Bahan bakar Premium dengan RON 88 tentunya akan mengeluarkan polusi dalam jumlah besar dibandingkan bahan bakar dengan RON diatasnya seperti Pertamax yang mempunyai RON 92, dan tentunya Pertamax Turbo dengan RON 98 akan lebih sedikit mengeluarkan polusi.
Prinsipnya, semakin tinggi nilai oktan akan menghasilkan residu pembakaran yang lebih sedikit. Hal ini tentu akan mengurangi polusi udara yang dihasilkan dari mesin kendaraan tersebut.Â
Masalahnya, sebagian besar masyarakat kita masih belum sadar terkait ini.
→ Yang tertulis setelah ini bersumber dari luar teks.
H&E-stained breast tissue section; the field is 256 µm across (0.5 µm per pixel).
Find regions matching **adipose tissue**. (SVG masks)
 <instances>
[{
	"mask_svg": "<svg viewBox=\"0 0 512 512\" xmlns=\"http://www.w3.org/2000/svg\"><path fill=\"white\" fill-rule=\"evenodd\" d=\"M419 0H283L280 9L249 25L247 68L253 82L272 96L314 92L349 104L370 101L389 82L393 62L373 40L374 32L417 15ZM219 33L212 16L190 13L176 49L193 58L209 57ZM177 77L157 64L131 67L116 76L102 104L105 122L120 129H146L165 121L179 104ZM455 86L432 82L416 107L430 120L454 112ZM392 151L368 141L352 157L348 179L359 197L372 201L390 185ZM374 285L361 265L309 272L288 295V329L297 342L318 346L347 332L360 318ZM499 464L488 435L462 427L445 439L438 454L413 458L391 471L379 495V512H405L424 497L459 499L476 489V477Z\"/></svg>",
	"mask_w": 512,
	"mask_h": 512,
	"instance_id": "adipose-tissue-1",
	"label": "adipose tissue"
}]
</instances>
Satu-satunya pertimbangan saat mengkonsumsi BBM adalah soal harga.
Sehingga penggunaan BBM yang berkualitas rendah jauh lebih banyak dibandingkan dengan BBM yang beroktan tinggi.
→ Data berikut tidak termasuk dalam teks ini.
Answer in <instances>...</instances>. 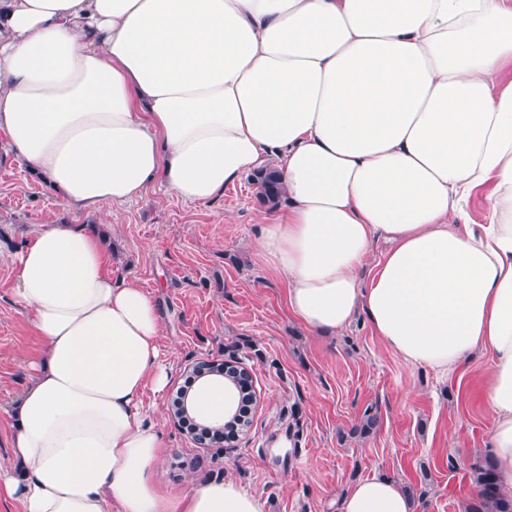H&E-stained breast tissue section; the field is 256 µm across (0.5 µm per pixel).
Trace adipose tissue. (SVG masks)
Returning a JSON list of instances; mask_svg holds the SVG:
<instances>
[{
	"mask_svg": "<svg viewBox=\"0 0 512 512\" xmlns=\"http://www.w3.org/2000/svg\"><path fill=\"white\" fill-rule=\"evenodd\" d=\"M511 65L512 0H0V150L97 211L156 183L205 203L275 165L287 203L263 214L257 248L291 315L323 335L365 312L443 379L489 355V456L512 490V82L496 81ZM14 270L44 348L0 411V501L265 512L230 479L159 485L167 442L145 395L171 378L162 312L95 233L40 225ZM340 509L417 503L372 476Z\"/></svg>",
	"mask_w": 512,
	"mask_h": 512,
	"instance_id": "ef3b65f1",
	"label": "adipose tissue"
}]
</instances>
Pembuktian terbalik atas relasi jumlah kendaraan, penggunaan BBM, dan tingkat polusi seperti diterangkan di atas, nyata terlihat ketika PSBB diterapkan di Jakarta lalu.
Pembatasan mobilisasi kendaraan bermotor saat PSBB otomatis membuat penggunaan BBM berkualitas rendah juga ikut turun drastis. Hal itu ternyata berkorelasi positif pada menurunnya polusi, dan membaiknya kualitas udara di Jakarta.
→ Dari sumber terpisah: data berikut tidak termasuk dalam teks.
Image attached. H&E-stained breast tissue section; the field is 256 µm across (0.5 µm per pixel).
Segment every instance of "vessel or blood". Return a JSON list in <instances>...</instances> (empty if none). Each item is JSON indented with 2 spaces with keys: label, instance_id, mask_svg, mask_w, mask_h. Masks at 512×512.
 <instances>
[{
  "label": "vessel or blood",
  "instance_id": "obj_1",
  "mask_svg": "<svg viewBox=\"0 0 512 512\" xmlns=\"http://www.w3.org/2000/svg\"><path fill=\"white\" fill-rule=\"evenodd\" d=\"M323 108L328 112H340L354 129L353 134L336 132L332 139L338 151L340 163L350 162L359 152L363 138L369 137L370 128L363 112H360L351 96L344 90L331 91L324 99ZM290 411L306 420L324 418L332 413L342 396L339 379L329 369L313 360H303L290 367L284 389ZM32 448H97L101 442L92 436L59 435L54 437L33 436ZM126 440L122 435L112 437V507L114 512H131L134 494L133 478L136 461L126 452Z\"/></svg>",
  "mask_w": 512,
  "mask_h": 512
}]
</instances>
Dari rumusan itu maka bisa ditangkap logika, bahwasanya jika ingin polusi udara terus rendah, udara lebih bersih dan langit terlihat cerah di Jakarta, maka salah satu caranya adalah dengan menekan penggunaan BBM yang berkualitas rendah.
Mungkin kebijakan yang mengarah pada rumusan itulah yang perlu dipikirkan oleh pemerintah jika kehidupan new normal diberlakukan lagi. Semua ini demi kehidupan masyarakat yang lebih sehat, dan bebas dari polusi udara yang menyesakkan dada.
Setuju?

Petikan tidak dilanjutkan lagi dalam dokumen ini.